Work order
Each line of the entries, from the first to the line containing "## Paramètres de", is to be transcribed exactly as it stands; include no other lines.

(Dataset entries)
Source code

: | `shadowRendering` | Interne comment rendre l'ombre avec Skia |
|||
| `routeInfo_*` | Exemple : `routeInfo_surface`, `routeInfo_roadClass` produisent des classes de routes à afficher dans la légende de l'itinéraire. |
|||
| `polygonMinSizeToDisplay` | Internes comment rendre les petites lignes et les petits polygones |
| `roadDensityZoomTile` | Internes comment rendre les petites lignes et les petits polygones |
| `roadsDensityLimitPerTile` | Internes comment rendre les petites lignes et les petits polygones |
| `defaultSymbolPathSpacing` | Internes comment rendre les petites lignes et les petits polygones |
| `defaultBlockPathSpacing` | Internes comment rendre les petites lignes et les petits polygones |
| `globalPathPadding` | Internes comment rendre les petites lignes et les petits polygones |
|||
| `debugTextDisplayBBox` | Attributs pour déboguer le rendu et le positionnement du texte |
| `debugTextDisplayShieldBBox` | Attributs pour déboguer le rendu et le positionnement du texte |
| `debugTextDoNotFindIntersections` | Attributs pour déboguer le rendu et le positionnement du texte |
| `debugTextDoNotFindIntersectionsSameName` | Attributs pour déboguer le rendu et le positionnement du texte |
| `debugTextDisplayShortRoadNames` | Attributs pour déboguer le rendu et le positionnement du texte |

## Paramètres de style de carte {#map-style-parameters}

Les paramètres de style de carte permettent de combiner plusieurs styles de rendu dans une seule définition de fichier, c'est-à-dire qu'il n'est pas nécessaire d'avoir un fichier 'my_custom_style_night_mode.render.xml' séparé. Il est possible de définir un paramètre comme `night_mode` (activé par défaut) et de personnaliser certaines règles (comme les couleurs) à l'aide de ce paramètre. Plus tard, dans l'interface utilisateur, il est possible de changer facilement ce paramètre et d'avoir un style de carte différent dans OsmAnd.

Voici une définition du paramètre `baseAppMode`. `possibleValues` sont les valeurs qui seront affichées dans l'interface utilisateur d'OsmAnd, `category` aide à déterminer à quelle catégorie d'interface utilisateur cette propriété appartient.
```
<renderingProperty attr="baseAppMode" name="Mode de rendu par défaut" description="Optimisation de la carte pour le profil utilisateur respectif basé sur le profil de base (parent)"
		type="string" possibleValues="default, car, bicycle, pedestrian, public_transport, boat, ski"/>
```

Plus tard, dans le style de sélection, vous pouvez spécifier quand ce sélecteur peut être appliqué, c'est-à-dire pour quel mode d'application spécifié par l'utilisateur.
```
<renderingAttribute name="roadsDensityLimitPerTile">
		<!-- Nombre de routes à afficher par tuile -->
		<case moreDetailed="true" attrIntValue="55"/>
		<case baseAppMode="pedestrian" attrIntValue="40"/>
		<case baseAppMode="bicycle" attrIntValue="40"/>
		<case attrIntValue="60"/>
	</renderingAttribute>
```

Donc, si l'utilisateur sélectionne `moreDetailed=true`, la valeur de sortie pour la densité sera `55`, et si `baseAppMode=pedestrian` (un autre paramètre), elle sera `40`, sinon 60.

Answer for this exercise
Source code

: | `shadowRendering` | Interne comment rendre l'ombre avec Skia |
|||
| `routeInfo_*` | Exemple : `routeInfo_surface`, `routeInfo_roadClass` produisent des classes de routes à afficher dans la légende de l'itinéraire. |
|||
| `polygonMinSizeToDisplay` | Internes comment rendre les petites lignes et les petits polygones |
| `roadDensityZoomTile` | Internes comment rendre les petites lignes et les petits polygones |
| `roadsDensityLimitPerTile` | Internes comment rendre les petites lignes et les petits polygones |
| `defaultSymbolPathSpacing` | Internes comment rendre les petites lignes et les petits polygones |
| `defaultBlockPathSpacing` | Internes comment rendre les petites lignes et les petits polygones |
| `globalPathPadding` | Internes comment rendre les petites lignes et les petits polygones |
|||
| `debugTextDisplayBBox` | Attributs pour déboguer le rendu et le positionnement du texte |
| `debugTextDisplayShieldBBox` | Attributs pour déboguer le rendu et le positionnement du texte |
| `debugTextDoNotFindIntersections` | Attributs pour déboguer le rendu et le positionnement du texte |
| `debugTextDoNotFindIntersectionsSameName` | Attributs pour déboguer le rendu et le positionnement du texte |
| `debugTextDisplayShortRoadNames` | Attributs pour déboguer le rendu et le positionnement du texte |

## Paramètres de style de carte {#map-style-parameters}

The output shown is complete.